__RECORDED INFORMATION__:
▼
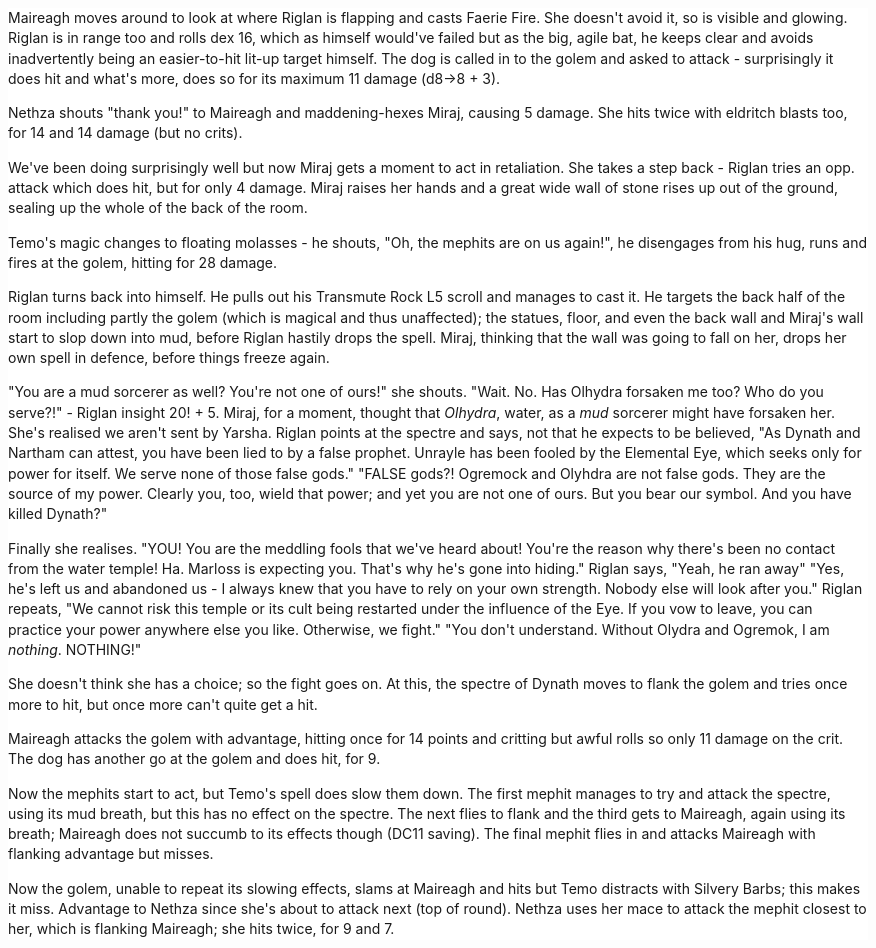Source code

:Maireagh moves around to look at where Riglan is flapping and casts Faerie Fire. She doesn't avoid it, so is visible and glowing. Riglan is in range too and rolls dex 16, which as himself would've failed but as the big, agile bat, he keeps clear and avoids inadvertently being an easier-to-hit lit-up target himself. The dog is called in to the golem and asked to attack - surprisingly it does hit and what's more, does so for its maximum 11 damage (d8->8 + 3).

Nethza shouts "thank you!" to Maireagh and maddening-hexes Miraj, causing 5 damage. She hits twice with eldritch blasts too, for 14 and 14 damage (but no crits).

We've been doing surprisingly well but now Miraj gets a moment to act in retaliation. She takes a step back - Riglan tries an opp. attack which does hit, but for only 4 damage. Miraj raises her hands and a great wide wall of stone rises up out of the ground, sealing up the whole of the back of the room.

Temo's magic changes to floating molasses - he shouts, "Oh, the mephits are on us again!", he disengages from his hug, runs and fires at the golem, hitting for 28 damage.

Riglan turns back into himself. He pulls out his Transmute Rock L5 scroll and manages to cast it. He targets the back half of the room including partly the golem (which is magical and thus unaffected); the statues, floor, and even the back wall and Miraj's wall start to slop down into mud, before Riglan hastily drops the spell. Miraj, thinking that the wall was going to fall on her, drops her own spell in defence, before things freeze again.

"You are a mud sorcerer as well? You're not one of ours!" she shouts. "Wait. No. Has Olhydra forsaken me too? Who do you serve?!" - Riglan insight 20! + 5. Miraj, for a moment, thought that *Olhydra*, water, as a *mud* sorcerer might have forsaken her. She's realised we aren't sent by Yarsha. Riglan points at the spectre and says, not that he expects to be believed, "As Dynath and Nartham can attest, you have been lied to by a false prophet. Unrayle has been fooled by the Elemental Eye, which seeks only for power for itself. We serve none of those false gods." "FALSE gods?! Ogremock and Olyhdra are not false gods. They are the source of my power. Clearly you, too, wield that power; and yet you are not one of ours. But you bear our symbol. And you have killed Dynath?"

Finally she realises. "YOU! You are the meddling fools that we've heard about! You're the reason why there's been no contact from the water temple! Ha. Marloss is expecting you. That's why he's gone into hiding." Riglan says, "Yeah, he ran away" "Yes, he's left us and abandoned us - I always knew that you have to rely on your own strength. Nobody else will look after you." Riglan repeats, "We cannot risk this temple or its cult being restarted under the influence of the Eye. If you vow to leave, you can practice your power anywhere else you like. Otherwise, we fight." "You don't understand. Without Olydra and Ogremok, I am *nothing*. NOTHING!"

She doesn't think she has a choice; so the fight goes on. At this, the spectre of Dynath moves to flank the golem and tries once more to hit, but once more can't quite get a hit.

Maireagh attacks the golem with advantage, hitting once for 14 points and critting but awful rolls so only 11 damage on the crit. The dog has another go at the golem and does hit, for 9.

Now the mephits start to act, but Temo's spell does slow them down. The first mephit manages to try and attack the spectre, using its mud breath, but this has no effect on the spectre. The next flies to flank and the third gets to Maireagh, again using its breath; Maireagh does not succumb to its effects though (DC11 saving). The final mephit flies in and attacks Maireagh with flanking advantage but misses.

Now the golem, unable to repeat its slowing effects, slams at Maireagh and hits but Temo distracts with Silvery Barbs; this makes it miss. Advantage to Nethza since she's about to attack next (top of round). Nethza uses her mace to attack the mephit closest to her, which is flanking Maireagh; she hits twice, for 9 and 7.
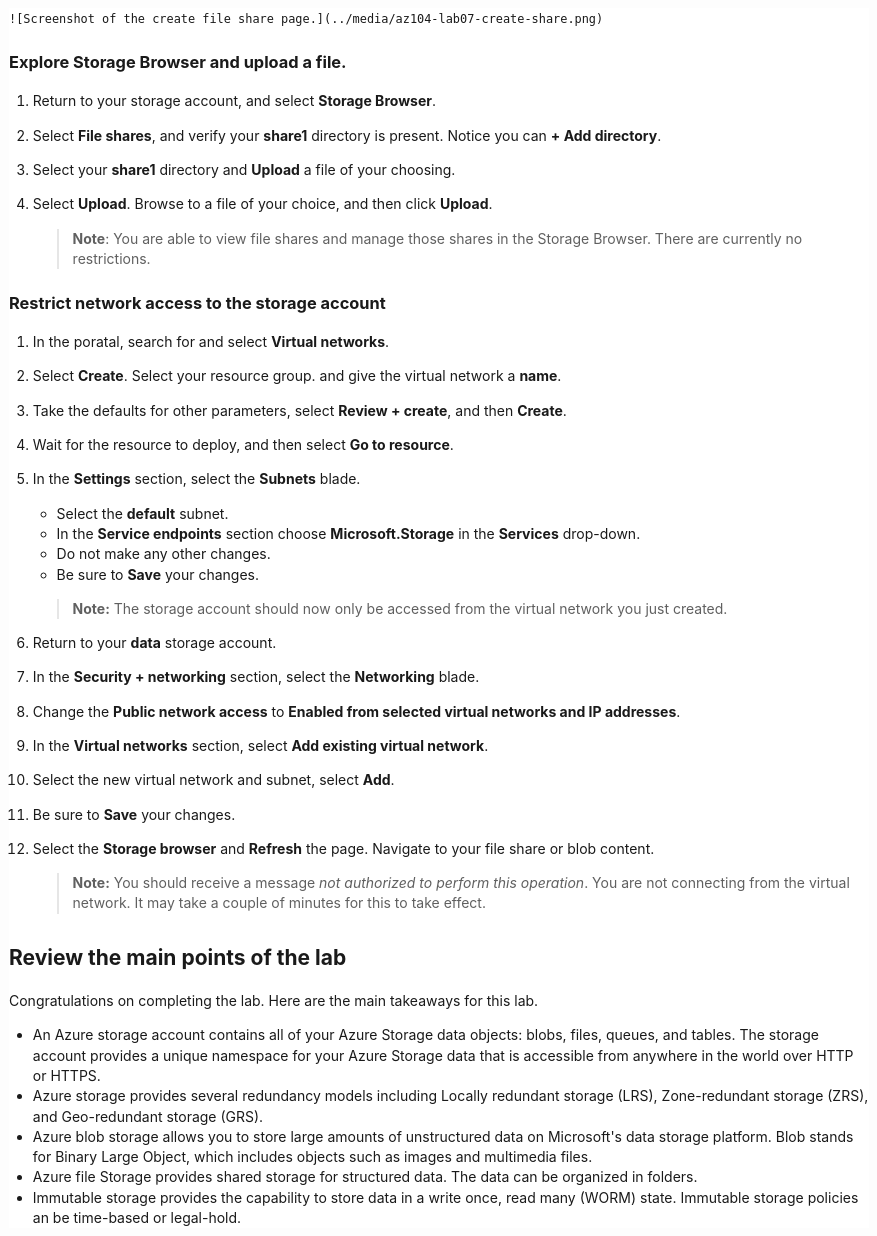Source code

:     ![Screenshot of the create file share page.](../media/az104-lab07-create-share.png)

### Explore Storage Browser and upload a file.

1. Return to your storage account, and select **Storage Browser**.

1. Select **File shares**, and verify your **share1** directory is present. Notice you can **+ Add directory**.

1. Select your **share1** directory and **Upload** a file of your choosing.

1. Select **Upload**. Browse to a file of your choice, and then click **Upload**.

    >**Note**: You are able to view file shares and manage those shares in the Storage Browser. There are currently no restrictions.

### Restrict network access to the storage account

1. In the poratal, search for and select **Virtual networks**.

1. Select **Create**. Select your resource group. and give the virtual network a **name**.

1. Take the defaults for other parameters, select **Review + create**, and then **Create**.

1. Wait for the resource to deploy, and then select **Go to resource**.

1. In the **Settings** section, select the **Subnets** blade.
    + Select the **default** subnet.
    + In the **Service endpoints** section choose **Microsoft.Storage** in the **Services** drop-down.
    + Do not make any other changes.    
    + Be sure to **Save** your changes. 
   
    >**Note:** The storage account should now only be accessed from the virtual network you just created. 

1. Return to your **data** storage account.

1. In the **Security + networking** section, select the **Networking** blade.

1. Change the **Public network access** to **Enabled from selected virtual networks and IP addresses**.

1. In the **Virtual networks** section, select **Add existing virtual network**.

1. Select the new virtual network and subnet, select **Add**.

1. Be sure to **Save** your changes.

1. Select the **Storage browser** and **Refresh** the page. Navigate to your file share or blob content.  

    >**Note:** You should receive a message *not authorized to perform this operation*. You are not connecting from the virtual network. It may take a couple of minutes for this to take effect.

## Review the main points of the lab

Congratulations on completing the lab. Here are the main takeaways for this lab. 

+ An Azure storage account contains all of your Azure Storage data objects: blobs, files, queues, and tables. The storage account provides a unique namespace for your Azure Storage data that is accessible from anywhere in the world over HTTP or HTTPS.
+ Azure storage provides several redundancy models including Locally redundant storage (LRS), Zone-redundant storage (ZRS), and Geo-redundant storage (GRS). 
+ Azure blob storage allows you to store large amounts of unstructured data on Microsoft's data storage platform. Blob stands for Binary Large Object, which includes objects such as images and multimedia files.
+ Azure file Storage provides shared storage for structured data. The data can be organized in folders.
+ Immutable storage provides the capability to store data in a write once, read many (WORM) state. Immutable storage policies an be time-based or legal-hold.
▲
▼
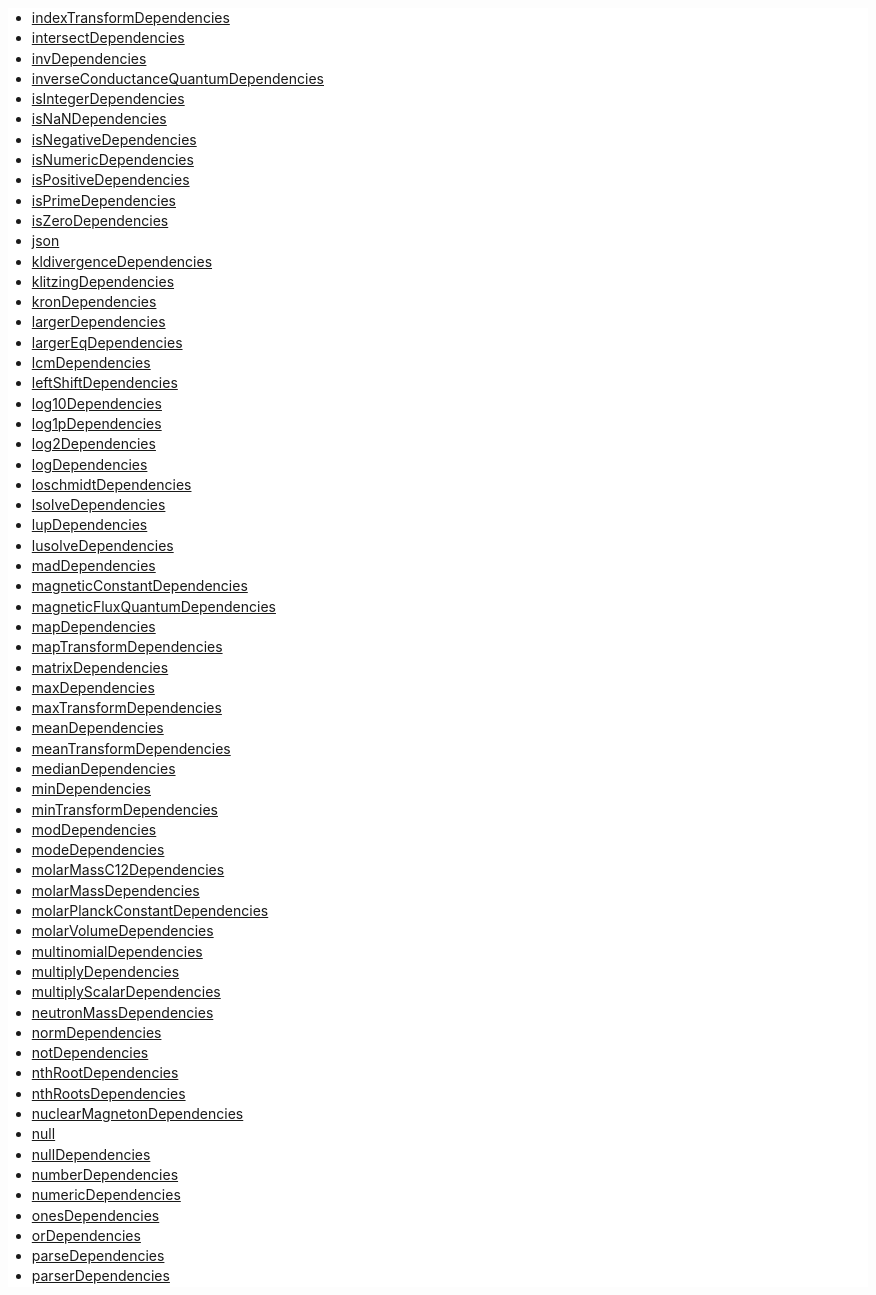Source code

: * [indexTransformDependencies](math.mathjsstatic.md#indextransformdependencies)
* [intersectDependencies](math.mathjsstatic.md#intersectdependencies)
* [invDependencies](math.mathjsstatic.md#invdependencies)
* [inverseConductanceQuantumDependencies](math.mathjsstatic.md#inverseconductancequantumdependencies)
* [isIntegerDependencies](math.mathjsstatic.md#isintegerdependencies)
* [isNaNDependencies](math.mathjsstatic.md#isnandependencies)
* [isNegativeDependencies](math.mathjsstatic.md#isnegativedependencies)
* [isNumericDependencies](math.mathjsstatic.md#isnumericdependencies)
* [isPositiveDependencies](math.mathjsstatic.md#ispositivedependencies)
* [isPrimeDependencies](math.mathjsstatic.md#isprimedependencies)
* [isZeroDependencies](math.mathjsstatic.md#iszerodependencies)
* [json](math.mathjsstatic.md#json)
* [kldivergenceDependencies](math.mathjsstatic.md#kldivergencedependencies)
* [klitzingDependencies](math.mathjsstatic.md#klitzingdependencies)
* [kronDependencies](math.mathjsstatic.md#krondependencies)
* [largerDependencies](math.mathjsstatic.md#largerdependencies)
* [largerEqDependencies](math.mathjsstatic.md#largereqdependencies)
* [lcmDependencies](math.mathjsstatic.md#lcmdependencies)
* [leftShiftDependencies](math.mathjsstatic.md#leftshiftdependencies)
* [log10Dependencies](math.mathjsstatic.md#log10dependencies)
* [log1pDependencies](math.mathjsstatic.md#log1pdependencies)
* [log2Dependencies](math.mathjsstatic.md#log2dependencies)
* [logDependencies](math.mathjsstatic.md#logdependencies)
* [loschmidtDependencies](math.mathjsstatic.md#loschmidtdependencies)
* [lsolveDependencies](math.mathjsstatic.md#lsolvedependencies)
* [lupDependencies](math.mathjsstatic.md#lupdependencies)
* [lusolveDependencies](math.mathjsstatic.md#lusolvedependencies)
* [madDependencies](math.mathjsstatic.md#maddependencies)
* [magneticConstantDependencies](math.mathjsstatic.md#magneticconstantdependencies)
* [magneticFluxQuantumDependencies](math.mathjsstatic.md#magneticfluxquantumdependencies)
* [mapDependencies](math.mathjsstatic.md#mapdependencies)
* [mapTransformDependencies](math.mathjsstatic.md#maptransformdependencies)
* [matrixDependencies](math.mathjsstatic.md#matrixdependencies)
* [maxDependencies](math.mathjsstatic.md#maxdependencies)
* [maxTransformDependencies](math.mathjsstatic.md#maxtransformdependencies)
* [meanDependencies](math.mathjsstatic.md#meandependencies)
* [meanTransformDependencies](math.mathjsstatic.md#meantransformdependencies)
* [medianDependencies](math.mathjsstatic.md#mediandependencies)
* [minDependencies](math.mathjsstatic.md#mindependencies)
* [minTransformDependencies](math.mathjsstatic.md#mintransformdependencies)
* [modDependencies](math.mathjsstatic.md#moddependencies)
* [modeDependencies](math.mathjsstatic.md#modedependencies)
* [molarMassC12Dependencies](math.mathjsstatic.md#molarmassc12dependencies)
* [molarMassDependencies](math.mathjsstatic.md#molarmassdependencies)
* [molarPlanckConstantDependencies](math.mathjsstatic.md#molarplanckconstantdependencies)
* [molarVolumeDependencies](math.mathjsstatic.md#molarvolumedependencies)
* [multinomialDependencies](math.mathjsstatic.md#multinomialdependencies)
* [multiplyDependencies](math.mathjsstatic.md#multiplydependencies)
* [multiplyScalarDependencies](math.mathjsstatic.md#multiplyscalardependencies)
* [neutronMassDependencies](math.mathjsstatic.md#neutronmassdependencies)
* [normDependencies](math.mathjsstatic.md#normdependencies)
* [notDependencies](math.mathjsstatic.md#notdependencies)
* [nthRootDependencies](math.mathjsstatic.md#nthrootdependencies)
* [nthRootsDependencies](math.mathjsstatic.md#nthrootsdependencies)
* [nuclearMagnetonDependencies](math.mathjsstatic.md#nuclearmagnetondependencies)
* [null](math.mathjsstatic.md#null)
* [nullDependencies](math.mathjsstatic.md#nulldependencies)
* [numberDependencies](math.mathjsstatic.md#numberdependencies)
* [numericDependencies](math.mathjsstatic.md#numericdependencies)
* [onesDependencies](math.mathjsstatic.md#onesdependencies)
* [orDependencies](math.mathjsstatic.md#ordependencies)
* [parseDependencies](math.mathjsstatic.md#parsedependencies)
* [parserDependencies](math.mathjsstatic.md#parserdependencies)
▲
__EXERCISE AIM__: Copy out, word for word, the lines of the records from the line containing "1. Select the **Storage" up to and including the line containing "to take effect.".

__RESULT OF THIS TASK__:
1. Select the **Storage browser** and **Refresh** the page. Navigate to your file share or blob content.  

    >**Note:** You should receive a message *not authorized to perform this operation*. You are not connecting from the virtual network. It may take a couple of minutes for this to take effect.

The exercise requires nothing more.